Saved entries
------------------------------------------------------------------------

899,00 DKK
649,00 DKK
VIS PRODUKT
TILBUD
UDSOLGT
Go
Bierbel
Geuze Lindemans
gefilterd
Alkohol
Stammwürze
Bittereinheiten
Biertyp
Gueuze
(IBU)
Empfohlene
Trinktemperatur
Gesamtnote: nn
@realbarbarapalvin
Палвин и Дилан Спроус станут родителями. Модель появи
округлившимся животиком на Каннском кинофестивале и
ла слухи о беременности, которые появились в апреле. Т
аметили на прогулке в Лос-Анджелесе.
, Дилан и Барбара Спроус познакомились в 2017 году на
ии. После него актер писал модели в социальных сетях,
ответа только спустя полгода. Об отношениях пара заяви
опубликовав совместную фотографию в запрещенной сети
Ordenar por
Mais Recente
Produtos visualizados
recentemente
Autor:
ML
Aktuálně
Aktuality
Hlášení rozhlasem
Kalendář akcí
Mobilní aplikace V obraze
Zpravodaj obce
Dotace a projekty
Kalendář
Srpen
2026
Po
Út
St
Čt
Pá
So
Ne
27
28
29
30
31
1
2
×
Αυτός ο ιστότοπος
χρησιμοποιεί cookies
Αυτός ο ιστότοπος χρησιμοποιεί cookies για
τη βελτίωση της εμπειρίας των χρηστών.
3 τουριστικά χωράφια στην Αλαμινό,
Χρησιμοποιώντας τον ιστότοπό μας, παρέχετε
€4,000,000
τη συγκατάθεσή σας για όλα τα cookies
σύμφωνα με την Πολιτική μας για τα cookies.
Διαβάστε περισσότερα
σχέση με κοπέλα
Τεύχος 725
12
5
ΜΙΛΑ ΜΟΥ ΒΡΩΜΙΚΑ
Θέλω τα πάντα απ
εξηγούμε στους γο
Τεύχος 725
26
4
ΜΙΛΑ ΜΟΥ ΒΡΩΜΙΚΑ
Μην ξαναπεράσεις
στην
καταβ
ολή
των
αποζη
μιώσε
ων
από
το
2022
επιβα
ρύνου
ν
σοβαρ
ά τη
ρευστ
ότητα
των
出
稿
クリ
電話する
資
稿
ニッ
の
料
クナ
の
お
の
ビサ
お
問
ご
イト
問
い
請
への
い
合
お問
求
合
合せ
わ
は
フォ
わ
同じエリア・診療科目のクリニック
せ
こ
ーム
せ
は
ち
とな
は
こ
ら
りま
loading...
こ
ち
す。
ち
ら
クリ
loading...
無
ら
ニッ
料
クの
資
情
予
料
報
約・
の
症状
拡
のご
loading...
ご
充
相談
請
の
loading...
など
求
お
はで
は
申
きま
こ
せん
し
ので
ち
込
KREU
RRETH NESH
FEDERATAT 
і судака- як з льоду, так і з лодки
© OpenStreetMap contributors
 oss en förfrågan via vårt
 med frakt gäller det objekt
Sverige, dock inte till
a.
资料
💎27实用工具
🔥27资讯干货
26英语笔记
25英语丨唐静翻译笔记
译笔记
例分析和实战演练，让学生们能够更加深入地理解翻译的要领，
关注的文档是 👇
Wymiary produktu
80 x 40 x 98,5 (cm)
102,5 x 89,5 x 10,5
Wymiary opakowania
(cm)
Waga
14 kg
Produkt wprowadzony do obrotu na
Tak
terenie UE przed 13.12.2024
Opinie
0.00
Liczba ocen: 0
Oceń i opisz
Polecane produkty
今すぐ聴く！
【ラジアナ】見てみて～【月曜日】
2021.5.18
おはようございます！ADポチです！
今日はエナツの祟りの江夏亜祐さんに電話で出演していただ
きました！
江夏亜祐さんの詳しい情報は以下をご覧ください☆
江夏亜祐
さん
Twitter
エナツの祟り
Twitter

------------------------------------------------------------------------

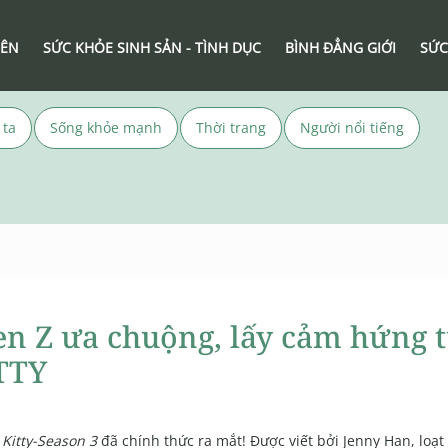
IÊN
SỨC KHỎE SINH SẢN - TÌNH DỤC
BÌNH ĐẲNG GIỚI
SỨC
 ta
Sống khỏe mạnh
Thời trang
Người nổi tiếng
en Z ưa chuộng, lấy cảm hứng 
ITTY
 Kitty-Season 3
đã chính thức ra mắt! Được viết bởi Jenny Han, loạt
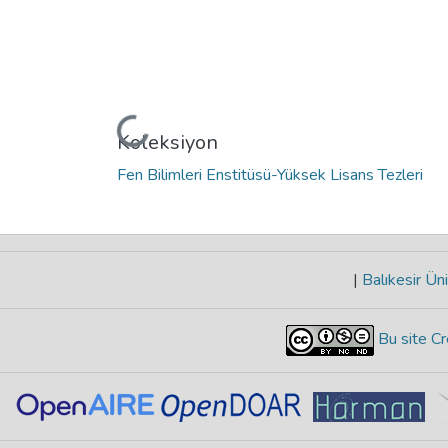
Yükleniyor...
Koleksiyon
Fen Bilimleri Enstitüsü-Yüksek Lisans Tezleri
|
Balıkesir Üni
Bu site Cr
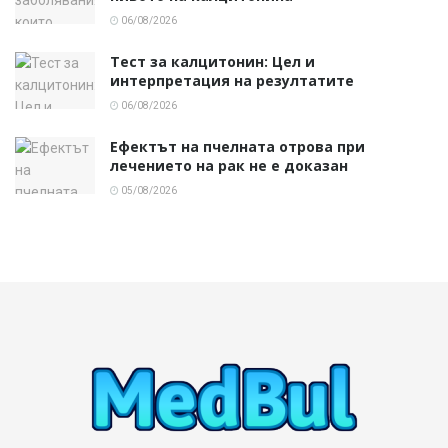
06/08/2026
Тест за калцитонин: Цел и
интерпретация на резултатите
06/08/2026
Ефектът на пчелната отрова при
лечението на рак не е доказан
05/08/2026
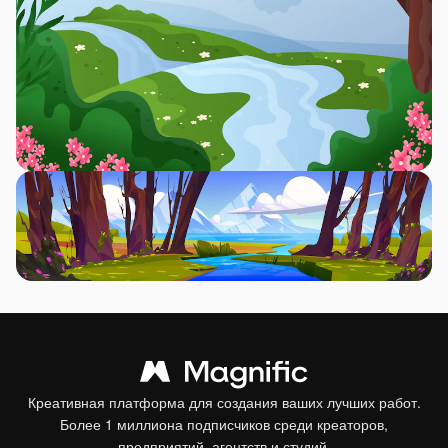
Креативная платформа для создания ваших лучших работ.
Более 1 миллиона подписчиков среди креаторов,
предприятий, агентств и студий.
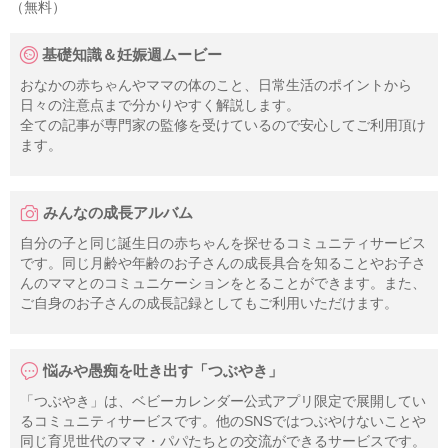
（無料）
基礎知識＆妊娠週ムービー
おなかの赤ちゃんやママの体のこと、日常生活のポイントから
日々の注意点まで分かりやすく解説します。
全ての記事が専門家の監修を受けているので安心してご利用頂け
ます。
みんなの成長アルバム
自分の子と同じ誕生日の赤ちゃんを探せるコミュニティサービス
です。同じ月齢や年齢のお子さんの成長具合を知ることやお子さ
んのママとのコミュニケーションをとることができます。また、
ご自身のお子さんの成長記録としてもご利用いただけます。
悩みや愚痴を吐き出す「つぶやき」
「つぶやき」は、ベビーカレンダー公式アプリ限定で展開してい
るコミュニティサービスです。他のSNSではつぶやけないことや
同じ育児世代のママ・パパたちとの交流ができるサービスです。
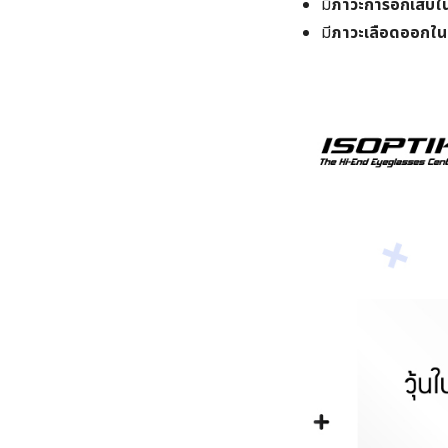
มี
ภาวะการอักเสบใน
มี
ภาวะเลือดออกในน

------------------------------------------------------------------------

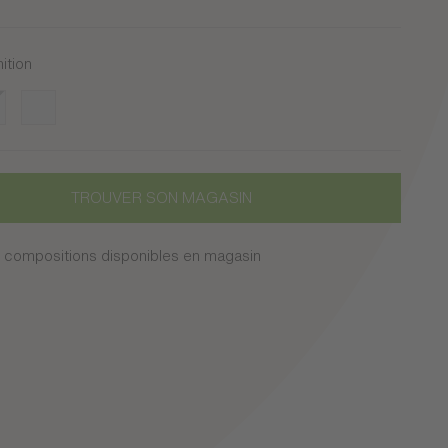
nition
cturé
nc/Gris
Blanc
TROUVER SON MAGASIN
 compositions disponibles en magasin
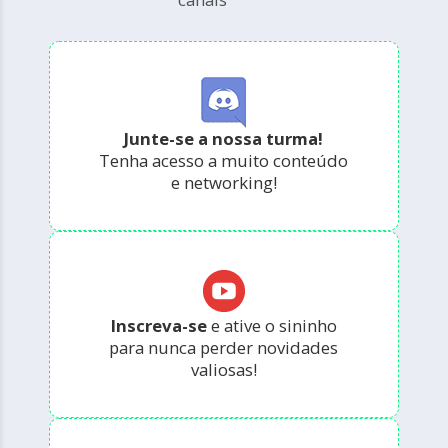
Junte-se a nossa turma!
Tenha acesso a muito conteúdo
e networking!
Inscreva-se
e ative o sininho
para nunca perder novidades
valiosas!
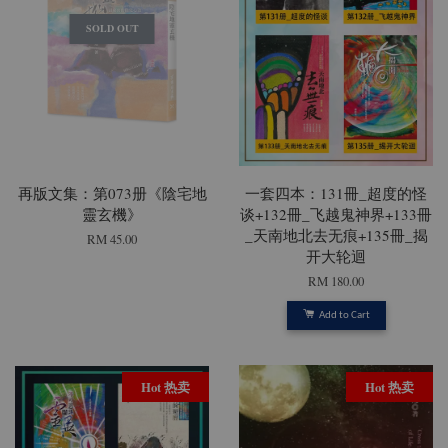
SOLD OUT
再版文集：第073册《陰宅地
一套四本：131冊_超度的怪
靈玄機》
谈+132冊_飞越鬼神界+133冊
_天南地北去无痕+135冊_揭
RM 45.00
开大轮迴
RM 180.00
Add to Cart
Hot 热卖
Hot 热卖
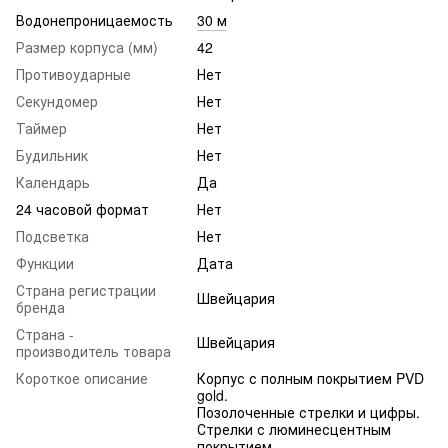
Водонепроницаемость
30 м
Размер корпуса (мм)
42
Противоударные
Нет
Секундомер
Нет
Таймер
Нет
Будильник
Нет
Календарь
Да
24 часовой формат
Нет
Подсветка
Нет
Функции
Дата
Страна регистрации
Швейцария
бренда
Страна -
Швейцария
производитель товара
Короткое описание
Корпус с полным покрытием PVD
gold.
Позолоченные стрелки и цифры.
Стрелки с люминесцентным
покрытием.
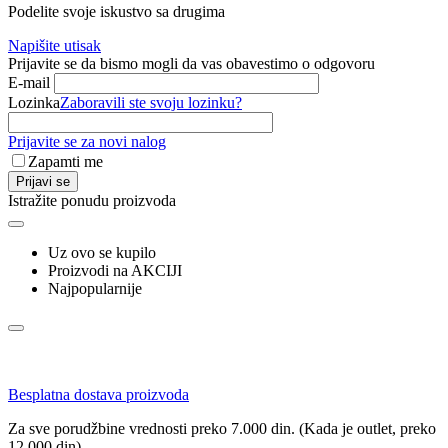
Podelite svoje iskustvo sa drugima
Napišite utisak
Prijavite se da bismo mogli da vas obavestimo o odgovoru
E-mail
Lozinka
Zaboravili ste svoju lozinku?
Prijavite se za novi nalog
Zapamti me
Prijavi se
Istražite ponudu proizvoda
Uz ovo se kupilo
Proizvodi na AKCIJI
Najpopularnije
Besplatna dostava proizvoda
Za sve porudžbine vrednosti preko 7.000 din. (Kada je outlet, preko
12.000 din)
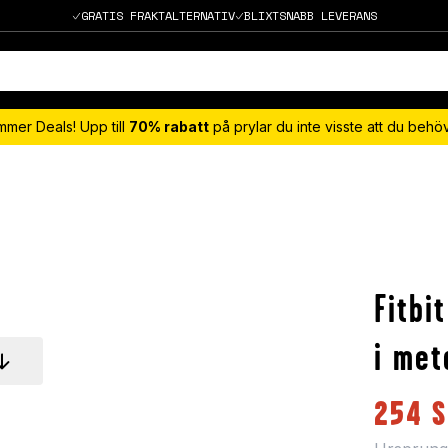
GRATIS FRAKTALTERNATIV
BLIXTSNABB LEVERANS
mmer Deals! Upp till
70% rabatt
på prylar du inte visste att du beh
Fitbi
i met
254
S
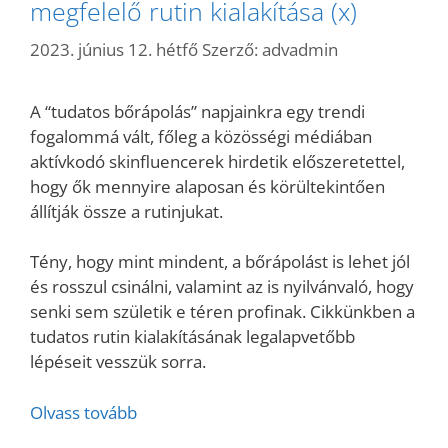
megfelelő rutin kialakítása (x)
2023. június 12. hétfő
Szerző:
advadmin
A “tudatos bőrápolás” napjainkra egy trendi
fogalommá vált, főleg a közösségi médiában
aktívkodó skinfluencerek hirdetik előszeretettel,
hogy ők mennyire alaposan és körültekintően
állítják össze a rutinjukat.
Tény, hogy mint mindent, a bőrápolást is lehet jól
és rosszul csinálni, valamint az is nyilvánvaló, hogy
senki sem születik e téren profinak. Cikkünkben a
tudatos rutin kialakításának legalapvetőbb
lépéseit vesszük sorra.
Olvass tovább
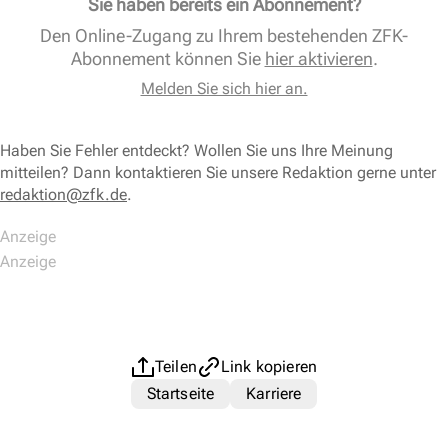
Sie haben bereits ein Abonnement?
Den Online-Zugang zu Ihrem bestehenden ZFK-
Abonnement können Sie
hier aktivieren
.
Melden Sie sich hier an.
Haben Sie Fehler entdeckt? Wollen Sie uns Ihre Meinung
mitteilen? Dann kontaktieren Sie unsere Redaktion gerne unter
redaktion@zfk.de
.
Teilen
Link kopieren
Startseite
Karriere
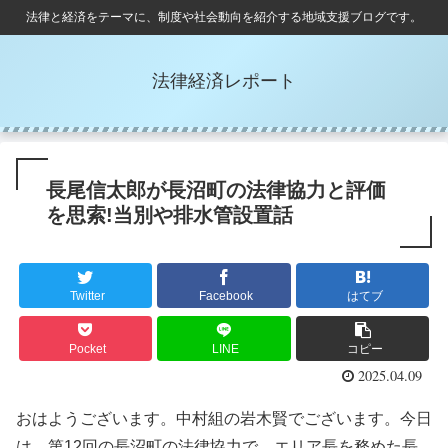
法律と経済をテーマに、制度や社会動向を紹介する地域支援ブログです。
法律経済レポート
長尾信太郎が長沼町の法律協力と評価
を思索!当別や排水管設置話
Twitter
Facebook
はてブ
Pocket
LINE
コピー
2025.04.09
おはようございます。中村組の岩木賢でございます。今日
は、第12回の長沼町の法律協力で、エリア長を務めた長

------------------------------------------------------------------------

Which lines of the data contain the word "Αυτός"? Copy each one.

Αυτός ο ιστότοπος
Αυτός ο ιστότοπος χρησιμοποιεί cookies για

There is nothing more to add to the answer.